[INPUT MATERIAL Boundary: Start]
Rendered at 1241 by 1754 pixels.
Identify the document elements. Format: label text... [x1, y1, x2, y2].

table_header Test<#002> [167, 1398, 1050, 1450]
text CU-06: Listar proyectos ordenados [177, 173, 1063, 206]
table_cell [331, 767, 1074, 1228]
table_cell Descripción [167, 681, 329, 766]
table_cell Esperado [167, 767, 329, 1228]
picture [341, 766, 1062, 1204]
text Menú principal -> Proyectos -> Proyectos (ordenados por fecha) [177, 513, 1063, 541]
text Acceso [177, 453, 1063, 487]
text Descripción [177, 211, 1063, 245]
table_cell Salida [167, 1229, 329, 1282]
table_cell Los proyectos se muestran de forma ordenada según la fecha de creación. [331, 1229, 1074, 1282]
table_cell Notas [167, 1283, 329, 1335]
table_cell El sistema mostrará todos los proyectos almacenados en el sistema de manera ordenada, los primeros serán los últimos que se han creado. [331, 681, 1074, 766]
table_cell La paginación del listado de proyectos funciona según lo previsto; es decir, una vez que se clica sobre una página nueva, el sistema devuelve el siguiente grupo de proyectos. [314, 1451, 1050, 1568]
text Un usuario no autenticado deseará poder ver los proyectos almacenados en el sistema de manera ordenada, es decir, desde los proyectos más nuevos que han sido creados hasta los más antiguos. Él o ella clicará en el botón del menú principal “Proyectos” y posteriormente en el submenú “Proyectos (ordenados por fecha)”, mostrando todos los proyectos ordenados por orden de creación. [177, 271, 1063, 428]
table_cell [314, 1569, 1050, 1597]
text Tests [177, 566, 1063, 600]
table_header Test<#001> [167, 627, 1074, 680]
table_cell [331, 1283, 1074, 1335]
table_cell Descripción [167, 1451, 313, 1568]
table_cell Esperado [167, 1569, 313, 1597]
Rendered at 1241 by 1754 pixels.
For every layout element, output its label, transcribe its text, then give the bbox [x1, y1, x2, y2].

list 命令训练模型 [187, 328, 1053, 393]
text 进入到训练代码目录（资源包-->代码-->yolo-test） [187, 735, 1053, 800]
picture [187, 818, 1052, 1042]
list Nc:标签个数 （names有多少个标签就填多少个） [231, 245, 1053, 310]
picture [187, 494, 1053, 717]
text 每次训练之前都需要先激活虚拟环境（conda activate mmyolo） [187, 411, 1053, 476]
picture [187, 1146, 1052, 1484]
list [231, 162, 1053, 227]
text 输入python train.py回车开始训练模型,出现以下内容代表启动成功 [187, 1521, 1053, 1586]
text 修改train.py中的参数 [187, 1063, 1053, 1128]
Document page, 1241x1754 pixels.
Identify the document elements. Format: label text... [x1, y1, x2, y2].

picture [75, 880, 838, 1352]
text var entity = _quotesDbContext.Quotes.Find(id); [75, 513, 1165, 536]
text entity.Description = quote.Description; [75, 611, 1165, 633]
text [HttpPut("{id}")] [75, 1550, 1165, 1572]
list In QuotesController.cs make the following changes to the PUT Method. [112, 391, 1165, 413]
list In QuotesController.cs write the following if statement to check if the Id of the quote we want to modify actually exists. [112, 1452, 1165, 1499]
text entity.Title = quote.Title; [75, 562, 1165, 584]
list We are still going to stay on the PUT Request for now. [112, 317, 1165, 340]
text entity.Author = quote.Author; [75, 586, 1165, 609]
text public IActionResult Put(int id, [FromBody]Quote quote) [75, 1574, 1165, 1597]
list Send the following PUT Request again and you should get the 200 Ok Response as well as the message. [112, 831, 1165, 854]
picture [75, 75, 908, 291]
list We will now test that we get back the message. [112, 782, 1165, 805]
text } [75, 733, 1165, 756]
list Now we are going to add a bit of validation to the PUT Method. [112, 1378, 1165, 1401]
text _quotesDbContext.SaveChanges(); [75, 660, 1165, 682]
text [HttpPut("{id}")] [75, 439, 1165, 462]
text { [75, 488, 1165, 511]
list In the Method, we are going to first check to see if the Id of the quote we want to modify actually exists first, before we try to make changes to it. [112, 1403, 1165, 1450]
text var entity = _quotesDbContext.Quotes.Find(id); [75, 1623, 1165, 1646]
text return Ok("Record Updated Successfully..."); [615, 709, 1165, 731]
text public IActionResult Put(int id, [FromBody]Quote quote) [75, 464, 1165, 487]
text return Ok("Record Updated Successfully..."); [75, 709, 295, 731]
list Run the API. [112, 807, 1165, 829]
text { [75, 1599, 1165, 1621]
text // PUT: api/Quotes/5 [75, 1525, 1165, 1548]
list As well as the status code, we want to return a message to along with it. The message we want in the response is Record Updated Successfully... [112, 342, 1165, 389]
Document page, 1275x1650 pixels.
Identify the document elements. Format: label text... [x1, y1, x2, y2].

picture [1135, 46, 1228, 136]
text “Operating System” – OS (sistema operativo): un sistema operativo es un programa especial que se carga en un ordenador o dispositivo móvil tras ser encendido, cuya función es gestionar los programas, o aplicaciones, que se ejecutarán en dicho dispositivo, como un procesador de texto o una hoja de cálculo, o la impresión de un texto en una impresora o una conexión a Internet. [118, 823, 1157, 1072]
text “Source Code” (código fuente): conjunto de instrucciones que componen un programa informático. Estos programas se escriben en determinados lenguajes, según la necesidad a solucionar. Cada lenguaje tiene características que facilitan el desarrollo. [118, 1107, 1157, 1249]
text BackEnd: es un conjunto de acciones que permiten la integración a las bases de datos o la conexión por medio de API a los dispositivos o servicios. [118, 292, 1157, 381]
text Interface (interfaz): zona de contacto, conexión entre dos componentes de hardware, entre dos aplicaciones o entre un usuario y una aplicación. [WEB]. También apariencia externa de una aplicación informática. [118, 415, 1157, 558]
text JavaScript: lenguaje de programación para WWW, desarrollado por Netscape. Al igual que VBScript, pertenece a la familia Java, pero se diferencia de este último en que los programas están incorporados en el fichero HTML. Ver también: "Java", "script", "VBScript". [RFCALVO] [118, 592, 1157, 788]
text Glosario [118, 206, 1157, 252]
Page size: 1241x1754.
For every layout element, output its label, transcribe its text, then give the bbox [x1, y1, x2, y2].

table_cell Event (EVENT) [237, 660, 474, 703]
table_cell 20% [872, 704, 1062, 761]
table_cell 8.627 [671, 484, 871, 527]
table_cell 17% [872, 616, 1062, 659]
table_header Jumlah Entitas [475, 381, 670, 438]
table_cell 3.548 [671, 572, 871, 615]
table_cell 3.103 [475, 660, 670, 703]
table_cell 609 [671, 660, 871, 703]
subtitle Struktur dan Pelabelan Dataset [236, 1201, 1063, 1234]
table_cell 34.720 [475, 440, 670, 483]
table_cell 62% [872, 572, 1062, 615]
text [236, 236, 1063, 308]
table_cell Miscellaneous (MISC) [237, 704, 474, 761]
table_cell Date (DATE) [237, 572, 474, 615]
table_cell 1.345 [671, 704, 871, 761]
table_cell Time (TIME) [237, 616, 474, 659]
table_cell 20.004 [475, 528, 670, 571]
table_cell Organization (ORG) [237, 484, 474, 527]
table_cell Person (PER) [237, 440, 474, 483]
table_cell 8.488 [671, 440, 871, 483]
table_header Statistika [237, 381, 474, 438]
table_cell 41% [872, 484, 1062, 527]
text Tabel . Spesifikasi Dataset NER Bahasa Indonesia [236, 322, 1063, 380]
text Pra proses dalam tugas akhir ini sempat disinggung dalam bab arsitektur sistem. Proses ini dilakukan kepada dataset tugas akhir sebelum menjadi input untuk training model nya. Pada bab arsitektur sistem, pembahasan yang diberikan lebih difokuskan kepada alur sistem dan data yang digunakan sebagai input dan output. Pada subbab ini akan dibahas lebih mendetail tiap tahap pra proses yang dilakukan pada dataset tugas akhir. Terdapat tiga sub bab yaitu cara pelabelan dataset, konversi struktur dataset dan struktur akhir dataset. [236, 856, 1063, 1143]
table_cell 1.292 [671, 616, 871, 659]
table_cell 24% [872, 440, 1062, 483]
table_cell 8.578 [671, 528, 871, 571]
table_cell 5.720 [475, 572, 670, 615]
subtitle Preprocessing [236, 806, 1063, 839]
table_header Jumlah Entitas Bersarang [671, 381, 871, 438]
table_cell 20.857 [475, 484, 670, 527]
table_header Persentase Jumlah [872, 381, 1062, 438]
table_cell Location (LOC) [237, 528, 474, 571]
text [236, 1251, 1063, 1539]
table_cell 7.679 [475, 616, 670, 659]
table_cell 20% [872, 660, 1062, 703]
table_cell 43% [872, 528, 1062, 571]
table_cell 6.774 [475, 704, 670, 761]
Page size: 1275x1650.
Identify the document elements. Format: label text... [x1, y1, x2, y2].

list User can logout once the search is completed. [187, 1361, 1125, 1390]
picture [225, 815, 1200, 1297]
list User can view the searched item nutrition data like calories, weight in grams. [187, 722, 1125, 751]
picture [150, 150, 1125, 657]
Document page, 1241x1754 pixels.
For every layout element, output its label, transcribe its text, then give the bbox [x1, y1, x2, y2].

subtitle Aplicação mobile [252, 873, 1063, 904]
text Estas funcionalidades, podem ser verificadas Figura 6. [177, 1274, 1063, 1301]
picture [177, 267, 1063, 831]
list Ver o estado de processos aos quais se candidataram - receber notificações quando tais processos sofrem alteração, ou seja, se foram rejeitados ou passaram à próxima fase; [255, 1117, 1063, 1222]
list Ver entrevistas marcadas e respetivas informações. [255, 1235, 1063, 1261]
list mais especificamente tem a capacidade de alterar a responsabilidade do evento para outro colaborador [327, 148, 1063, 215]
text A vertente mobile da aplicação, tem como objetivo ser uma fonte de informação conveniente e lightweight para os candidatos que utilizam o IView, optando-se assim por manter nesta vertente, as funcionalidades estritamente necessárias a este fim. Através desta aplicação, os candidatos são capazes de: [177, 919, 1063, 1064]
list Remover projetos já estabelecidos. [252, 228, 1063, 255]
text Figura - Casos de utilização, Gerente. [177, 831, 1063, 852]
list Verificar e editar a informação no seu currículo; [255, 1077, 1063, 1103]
[INPUT MATERIAL Boundary: End]
--- ASSIGNED TASK ---
Check each line of the entries for the string "ordenada". Copy the lines that have it.

--- EXERCISE RESULT ---
table_cell Los proyectos se muestran de forma ordenada según la fecha de creación. [331, 1229, 1074, 1282]
table_cell El sistema mostrará todos los proyectos almacenados en el sistema de manera ordenada, los primeros serán los últimos que se han creado. [331, 681, 1074, 766]
text Un usuario no autenticado deseará poder ver los proyectos almacenados en el sistema de manera ordenada, es decir, desde los proyectos más nuevos que han sido creados hasta los más antiguos. Él o ella clicará en el botón del menú principal “Proyectos” y posteriormente en el submenú “Proyectos (ordenados por fecha)”, mostrando todos los proyectos ordenados por orden de creación. [177, 271, 1063, 428]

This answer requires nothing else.